Insanity is the norm rather than an exception when it comes to human beings. We call it uniqueness. That’s fine too. The world would be an absolutely boring place with too many perfectly sane people. Just imagine a world where everyone thinks absolutely logically, rationally. They’d see molecules of hydrogen and oxygen when they see water. They would hear sextant when you say sex. They will say that a body at rest wants to stay at rest but won’t ever rest themselves.
Let us admit it: we are all insane. Most of us. We don’t go by reason usually. We go by our emotions. Sentiments. Oh my! Aren’t our sentiments touchy! Make a joke about someone’s fetish and watch the hell break loose. You don’t even have to crack a joke really. People are just waiting to get hurt, it looks like.
Psychologist Albert Ellis tells us that our belief systems create most of the problems. We harbour a lot of insane beliefs which are thrust into our bloodstream by vested interests. Those people who rammed an airplane into the World Trade Centre thought themselves to be saints. Hitler regarded himself as the saviour of a whole race. Millions and millions of people have been brutally done away with in the name of gods, holy cows, and even philosophical abstractions like socialism.
How do we solve this problem?
First of all, we can’t solve the other people’s problems. We can only cure our own insanities. A lot of gods came to save mankind and failed miserably. There’s a Christian hymn that I was taught as a child. One day at a time, sweet Jesus – that was the title of the hymn. Towards the end it asks Jesus: “Do you remember / When you walked among men? / Well, Jesus, you know / If you’re looking below / It’s worse now than then…”
Neither Jesus nor Krishna, neither the Buddha nor the Prophet, redeemed the world. The world became worse and worse as years went by though the number of gods burgeoned insanely. If gods and their men couldn’t save the world, how can you and me – ordinary mortals – hope to? Let us save ourselves. How?
Change our belief systems. Question our beliefs and we are quite likely to find that most of them are insane, irrational, silly, absurd. Our dysfunctional personalities are products of those beliefs. Tragically, those beliefs rule the world. They always did. They had priests and high-priests. They had political defenders. They had deadly weapons of defence.
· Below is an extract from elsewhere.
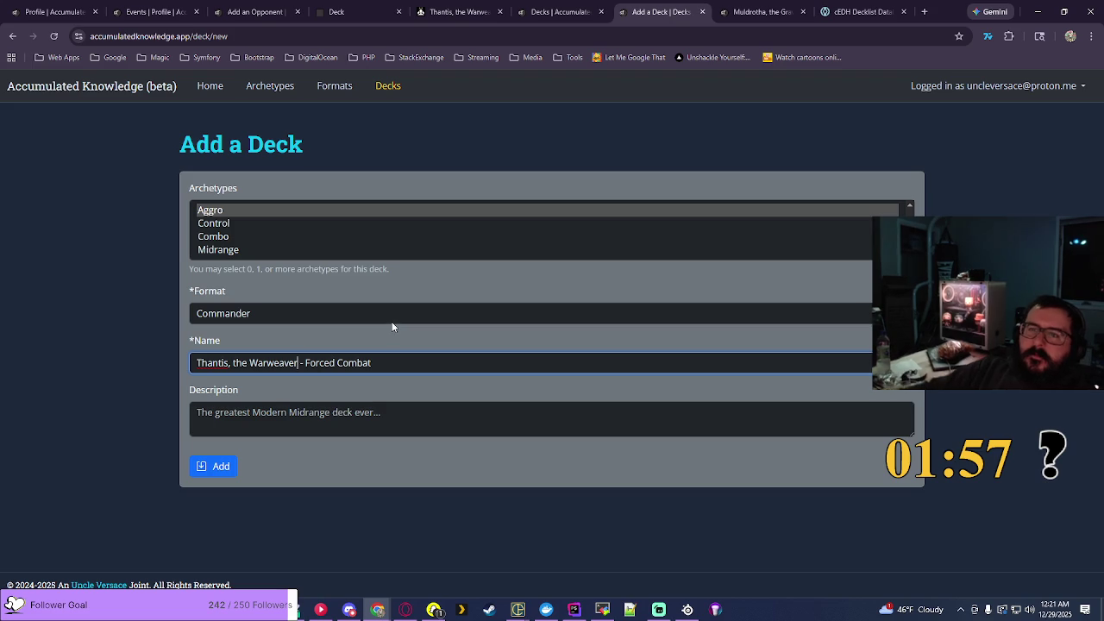
pyautogui.click(222, 466)
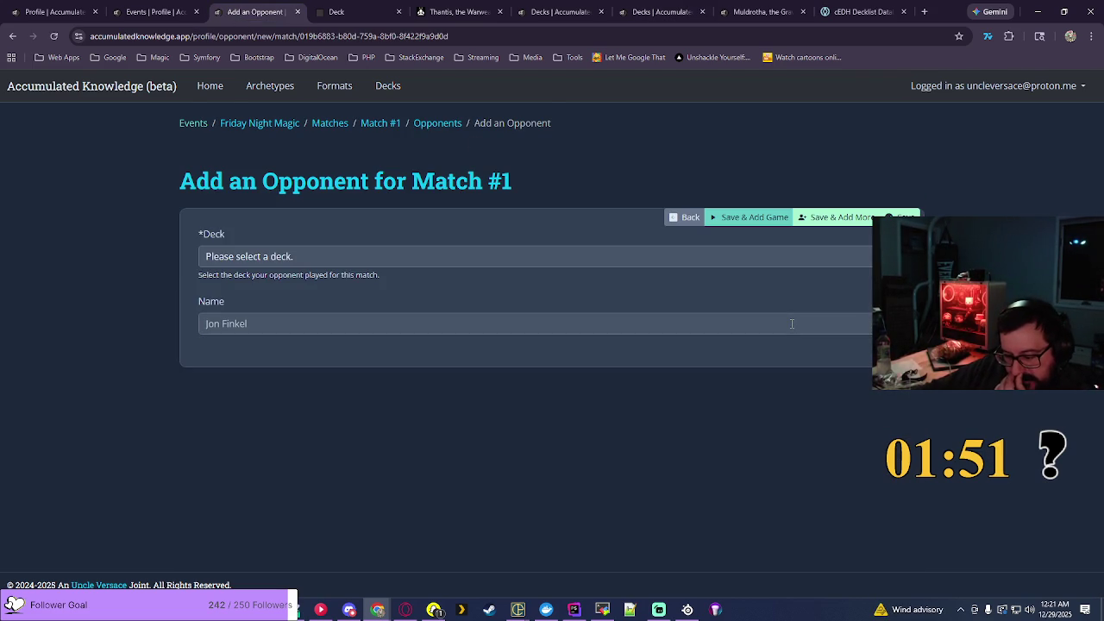
# Step: Assign the Thantis, the Warweaver - Forced Combat deck to opponent #2 and save, moving on to games
pyautogui.click(785, 256)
Do you want to be sane? It’s possible. Really. Here are some tips.
1. Fully acknowledge that you are largely responsible for your own emotional problems. Okay, I know that the skyrocketing prices of things and your government’s malignance or many other such things are beyond your control. True. We need to accept many things which are beyond our control and see what we can do about them. Maybe, endure them until the right opportunity comes along. Or create that opportunity. For the most part, quite many of our problems are our own making.
2. You need to accept the notion that you have the ability to change a lot of things significantly. You can’t change the petrol price. But you can change your driving habit. You can change your car. You can even change your country. Well, explore all possible and viable options.
3. When it comes to psychological problems, we need to recognise that our emotions are by and large products of our irrational beliefs. Look at those beliefs in the face. See them clearly. Challenge them.
4. Understand that action is what will redeem you. Not prayers. Not gods and godmen. Not politicians. Your own actions. Your determination, your grit, your perseverance. Put your hand to the pickaxe. And don’t turn back.
“Stop it, and give yourself a chance,” as Aaron Beck (psychologist) said.